Monalog Artist Invterview – David Haas

View the complete Monalog show online or in person at Gallery 270 through February 29, 2024

David Haas Bio

I was born in 1953 in Allentown, Pennsylvania, but grew up in rural southwestern Lehigh County. I discovered photography while attending summer camp in the 1960’s. A camera for Christmas and a darkroom in the basement of our farmhouse soon followed. I was hooked.

After four years in the US Air Force, I made my way to Boston and received a BFA in Photography from the Massachusetts College of Art in 1980. Upon graduation I began to hone my skills as a fine art black and white printer for other photographers and moved back to the Lehigh Valley in 1986 to open my own studio. In 1995 I received an MFA in Photography from the University of Delaware and began teaching at Muhlenberg College as a Part Time Lecture the next year. Since then, I have also taught classes at Lafayette College, Lehigh University, and Kutztown University.

In 1996 I received the first of many contracts from the National Park Service to provide large format black and white documentary photographs of our national parks and other historic sites. Contracts from private cultural resource management firms soon followed. All work can be found in the HABS-HAER collection of the Library of Congress.
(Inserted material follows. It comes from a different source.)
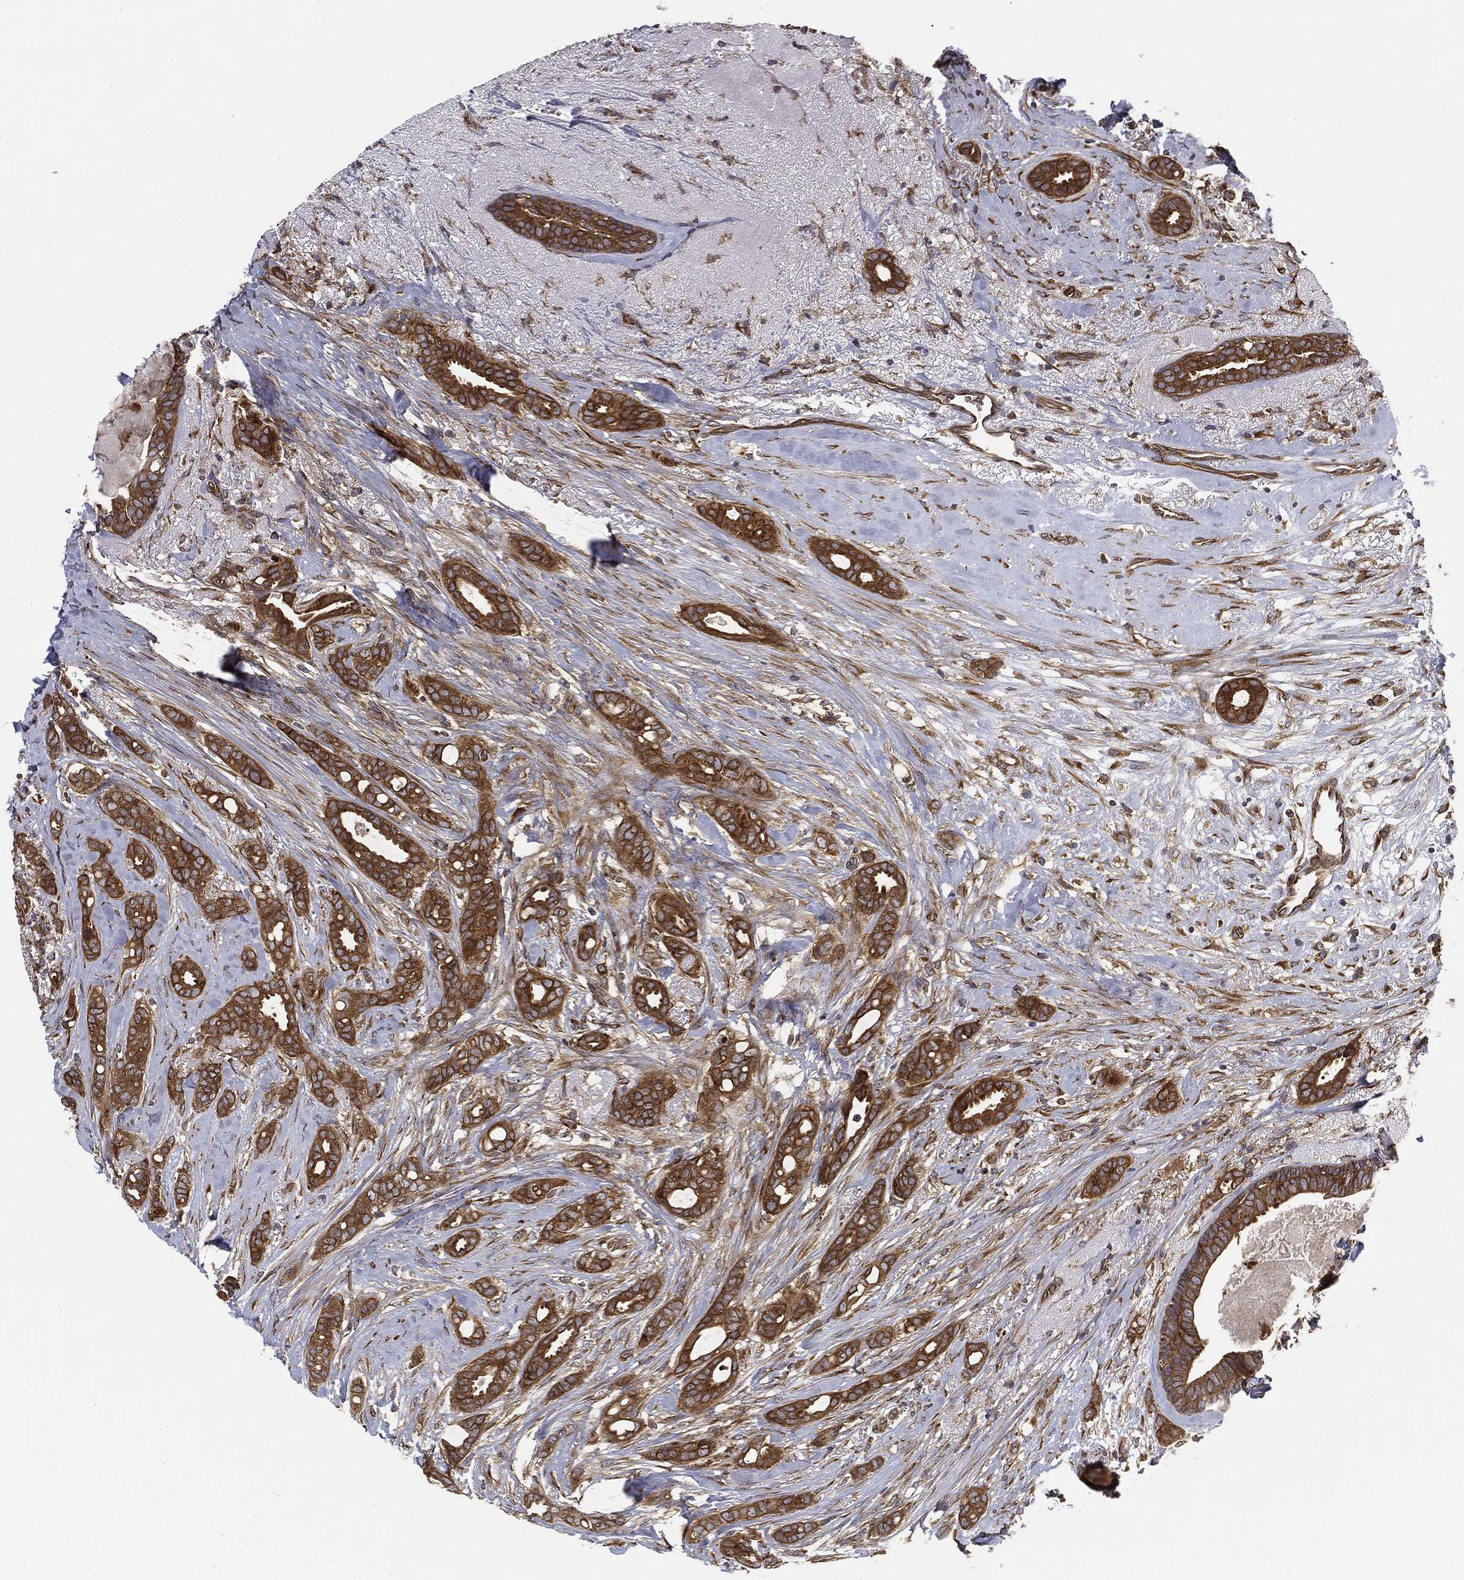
{"staining": {"intensity": "strong", "quantity": ">75%", "location": "cytoplasmic/membranous"}, "tissue": "breast cancer", "cell_type": "Tumor cells", "image_type": "cancer", "snomed": [{"axis": "morphology", "description": "Duct carcinoma"}, {"axis": "topography", "description": "Breast"}], "caption": "Immunohistochemistry staining of breast intraductal carcinoma, which shows high levels of strong cytoplasmic/membranous positivity in approximately >75% of tumor cells indicating strong cytoplasmic/membranous protein expression. The staining was performed using DAB (3,3'-diaminobenzidine) (brown) for protein detection and nuclei were counterstained in hematoxylin (blue).", "gene": "EIF2AK2", "patient": {"sex": "female", "age": 51}}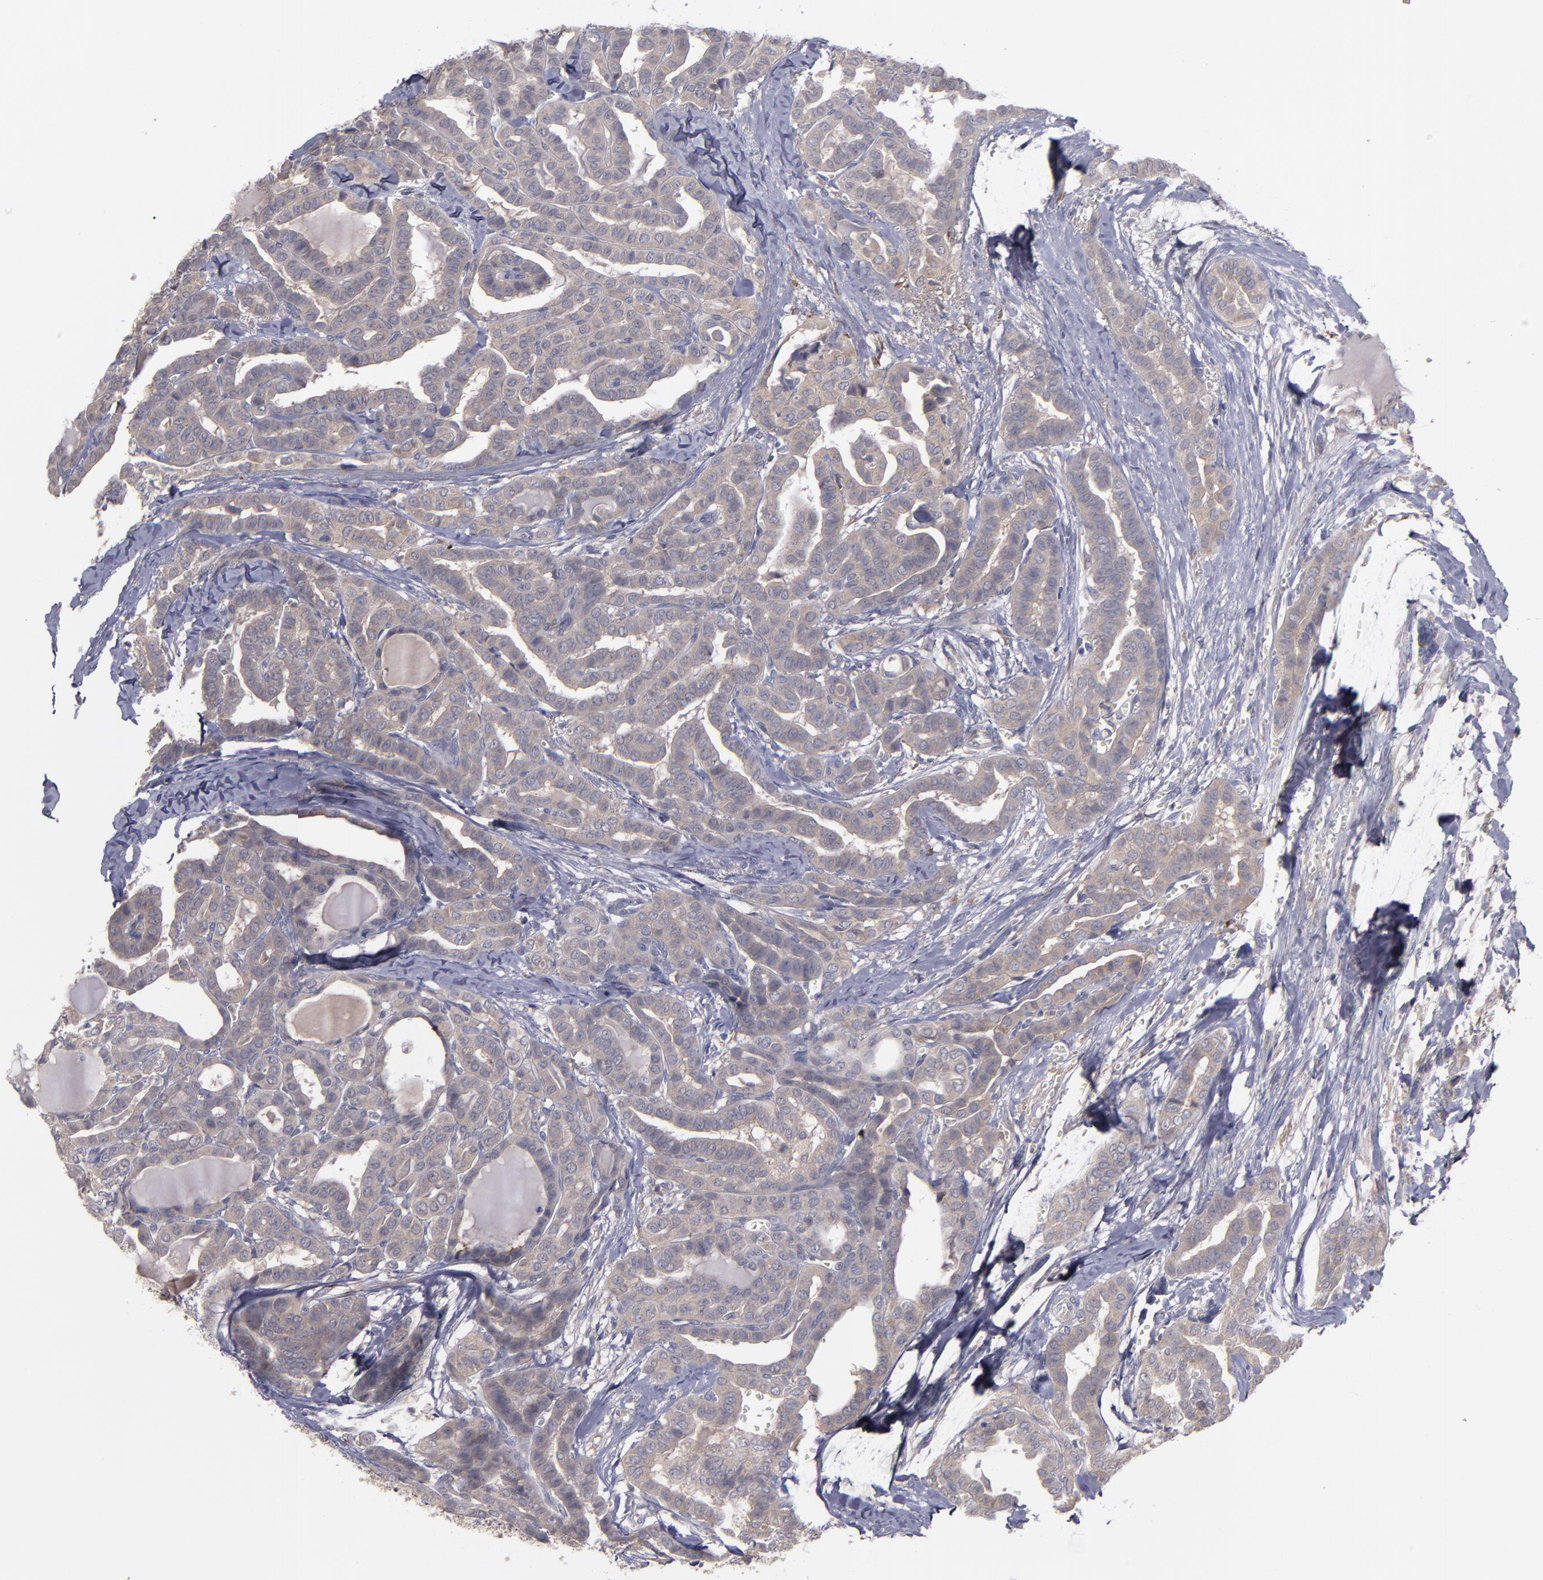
{"staining": {"intensity": "weak", "quantity": ">75%", "location": "cytoplasmic/membranous"}, "tissue": "thyroid cancer", "cell_type": "Tumor cells", "image_type": "cancer", "snomed": [{"axis": "morphology", "description": "Carcinoma, NOS"}, {"axis": "topography", "description": "Thyroid gland"}], "caption": "Protein expression analysis of human thyroid cancer (carcinoma) reveals weak cytoplasmic/membranous staining in about >75% of tumor cells.", "gene": "MMP11", "patient": {"sex": "female", "age": 91}}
My personal work, which spans fifty years, can be found in the collections of the Philadelphia Museum of Art, Museum of Modern Art, George Eastman Museum, Asheville Art Museum, Allentown Art Museum, Lehigh University, Rhode Island School of Design, Mack Trucks, Hawk Mountain Sanctuary, and Capital One Bank. Many individuals enjoy them in their private collections as well.

Artist Statement

Steeped in the history and traditions of black and white photography I was educated in the virtues of using the process “straight”. I work with my cameras to record the world I move through, searching for significant moments in my time, and creating a physical trace of each experience on a sheet of film that is reproduced as a silver print. I am a documentarian. My work is autobiographic. It has evolved as I have aged and reflects a certain continuity of light and space over time and place.